Concepts rather than reactions of chemical and biological catalysis will be combined to design and develop semi-artificial enzymes and hybrid devices with new catalytic properties.
The Generation of semi-artificial enzymes will be approached from both the biological and chemical direction, either by engineering naturally occurring small enzymes or by inserting synthetic cofactors (molecular metal complexes) into a tailored proteinaceous environment.
Hybrid biocatalysts and enzyme systems (i.e., whole living cells) will be studied either immobilized on or encapsulated in smart support materials, e.g., via molecular imprinting. Material design with regard to biocompatibility, conductivity and optical properties will be performed in close collaboration with Unit A and Unit D.

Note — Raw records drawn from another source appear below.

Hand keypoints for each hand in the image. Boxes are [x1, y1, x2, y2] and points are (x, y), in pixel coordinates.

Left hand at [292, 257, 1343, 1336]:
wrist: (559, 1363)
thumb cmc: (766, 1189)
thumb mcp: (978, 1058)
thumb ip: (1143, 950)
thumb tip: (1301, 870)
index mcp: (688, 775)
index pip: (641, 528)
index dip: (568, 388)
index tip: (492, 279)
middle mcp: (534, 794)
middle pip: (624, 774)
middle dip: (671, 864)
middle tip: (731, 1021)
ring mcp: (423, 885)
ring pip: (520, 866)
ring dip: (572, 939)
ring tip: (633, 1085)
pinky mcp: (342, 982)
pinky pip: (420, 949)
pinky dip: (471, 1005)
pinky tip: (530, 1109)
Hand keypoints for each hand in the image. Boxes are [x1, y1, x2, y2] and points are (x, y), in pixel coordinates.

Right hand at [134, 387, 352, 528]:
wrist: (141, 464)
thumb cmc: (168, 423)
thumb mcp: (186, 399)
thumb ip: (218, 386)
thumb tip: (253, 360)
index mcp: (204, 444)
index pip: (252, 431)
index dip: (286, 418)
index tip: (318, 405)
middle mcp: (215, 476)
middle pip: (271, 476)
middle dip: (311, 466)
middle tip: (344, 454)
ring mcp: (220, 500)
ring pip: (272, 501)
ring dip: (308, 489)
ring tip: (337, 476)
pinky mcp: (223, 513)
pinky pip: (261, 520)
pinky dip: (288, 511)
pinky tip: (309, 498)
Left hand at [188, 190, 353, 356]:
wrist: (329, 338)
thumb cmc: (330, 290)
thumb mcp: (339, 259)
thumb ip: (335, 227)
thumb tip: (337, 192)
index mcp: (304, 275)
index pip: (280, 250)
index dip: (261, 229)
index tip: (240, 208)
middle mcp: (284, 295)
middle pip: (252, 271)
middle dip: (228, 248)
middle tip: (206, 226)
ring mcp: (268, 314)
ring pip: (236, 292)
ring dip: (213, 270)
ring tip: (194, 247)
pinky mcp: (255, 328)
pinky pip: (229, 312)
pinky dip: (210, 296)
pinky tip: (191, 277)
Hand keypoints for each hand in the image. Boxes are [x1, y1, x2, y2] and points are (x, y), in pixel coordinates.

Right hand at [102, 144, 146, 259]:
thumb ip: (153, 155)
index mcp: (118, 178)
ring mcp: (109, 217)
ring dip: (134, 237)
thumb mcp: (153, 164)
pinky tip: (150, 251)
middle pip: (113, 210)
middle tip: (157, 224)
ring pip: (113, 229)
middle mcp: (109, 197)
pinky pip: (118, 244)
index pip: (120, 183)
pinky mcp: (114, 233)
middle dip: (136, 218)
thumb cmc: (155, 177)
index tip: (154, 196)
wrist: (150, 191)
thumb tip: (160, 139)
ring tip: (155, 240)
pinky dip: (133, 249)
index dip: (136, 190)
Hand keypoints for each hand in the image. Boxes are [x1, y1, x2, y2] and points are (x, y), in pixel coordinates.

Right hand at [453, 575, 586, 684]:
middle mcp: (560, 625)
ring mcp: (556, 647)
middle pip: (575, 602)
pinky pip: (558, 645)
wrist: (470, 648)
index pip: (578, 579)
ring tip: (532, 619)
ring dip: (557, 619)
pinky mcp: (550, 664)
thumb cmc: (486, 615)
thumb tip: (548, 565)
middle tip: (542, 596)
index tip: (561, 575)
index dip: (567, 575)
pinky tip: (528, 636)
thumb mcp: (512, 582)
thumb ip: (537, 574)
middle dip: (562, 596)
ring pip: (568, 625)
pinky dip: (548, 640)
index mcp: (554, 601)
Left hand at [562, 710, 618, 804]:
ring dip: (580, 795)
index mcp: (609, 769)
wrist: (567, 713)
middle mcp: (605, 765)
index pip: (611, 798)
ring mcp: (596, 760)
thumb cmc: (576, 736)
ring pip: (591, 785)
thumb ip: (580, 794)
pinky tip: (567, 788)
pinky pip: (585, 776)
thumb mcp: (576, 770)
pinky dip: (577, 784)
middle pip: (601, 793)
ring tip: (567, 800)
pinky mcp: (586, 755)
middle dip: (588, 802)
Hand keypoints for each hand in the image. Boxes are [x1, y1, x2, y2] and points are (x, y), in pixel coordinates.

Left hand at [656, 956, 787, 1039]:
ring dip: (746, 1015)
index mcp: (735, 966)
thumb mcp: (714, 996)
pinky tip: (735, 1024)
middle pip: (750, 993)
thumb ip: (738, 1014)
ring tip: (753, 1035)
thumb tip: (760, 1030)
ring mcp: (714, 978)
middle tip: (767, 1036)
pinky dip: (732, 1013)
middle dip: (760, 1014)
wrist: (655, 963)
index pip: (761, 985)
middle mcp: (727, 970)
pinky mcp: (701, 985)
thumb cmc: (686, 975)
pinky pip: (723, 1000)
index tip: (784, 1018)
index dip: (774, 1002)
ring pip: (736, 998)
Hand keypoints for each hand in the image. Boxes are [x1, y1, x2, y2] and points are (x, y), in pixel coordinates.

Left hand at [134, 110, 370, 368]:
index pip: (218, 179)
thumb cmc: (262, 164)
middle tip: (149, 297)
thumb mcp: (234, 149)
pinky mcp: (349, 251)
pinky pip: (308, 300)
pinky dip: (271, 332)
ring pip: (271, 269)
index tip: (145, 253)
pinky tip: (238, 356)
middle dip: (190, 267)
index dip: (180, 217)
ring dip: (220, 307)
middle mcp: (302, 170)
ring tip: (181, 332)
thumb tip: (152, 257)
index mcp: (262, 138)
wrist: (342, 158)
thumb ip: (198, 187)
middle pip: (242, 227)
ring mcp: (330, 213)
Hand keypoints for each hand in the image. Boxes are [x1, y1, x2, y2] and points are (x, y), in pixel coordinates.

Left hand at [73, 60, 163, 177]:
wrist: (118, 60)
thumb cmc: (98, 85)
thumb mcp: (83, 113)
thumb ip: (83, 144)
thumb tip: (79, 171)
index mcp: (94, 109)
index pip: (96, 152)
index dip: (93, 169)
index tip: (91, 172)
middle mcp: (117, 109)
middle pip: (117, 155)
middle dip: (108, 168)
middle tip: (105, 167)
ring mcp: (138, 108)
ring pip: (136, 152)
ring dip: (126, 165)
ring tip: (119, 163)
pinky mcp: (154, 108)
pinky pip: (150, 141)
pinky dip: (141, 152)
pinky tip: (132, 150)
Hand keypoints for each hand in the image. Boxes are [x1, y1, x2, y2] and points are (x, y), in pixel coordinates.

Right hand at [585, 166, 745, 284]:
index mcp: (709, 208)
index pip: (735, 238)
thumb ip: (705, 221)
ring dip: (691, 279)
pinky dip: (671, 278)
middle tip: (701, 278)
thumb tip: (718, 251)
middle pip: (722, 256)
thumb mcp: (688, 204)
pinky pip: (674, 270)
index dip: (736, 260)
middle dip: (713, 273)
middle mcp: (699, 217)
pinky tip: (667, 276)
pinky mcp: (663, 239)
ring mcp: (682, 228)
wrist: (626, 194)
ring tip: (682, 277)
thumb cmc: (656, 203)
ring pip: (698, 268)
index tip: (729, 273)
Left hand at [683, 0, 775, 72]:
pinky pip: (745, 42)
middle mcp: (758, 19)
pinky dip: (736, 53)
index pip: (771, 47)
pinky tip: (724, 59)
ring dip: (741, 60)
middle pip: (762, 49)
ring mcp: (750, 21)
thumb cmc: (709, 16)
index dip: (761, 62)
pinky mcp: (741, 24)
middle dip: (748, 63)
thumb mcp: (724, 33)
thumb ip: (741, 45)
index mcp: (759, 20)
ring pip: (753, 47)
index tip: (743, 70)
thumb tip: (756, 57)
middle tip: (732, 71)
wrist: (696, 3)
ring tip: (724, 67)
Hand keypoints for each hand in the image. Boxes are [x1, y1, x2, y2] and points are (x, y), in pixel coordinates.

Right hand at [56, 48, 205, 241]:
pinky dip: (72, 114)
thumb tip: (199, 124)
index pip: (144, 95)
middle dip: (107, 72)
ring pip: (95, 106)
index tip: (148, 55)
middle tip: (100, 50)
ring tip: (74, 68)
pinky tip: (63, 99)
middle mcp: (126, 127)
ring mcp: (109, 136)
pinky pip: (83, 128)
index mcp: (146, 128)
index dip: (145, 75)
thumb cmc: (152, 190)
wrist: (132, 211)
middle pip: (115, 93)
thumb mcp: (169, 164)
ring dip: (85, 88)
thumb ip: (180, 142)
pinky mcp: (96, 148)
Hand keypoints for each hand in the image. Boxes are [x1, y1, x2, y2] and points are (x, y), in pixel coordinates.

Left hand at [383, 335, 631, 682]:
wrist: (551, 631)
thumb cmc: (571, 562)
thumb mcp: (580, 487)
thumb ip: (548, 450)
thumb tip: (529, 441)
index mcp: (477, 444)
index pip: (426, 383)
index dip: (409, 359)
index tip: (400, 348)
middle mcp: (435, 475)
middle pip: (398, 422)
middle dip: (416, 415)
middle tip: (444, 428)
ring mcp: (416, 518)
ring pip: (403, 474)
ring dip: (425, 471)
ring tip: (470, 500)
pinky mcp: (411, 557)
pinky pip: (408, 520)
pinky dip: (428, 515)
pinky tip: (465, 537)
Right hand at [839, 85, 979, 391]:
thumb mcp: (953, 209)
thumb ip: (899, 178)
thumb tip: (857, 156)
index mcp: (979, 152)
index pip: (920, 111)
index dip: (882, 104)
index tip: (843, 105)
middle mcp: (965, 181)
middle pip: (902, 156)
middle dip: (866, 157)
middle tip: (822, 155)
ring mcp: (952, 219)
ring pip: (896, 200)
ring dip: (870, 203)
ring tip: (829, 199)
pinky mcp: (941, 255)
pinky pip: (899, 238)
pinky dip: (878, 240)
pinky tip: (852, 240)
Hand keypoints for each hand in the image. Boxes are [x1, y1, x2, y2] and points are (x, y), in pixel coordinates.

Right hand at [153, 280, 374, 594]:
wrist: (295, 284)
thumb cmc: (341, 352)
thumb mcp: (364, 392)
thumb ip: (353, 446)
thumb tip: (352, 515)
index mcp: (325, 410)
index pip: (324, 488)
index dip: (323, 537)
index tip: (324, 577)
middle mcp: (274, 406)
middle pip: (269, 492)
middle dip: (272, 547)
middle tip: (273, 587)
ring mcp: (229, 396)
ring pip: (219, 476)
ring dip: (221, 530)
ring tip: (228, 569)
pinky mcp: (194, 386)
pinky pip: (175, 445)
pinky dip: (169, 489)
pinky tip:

The central goal of this Research Unit is to develop new catalytic systems, assembled from well-understood native enzymes (Unit B). These new systems could be genetically modified to accommodate synthetic cofactors with new functionalities (Unit A). One of the target systems will be photosystem II lacking the water-oxidizing Mn4CaO5 cluster. The corresponding empty binding site will be refilled with alternative divalent metals to assemble multinuclear metal complexes whose catalytic competency will be evaluated.
In a long-term perspective, this may contribute to the establishment of a predictable systemic model for the design of chemzymes – biocatalysts that carry chemically modified catalytic centers and show novel reactivities.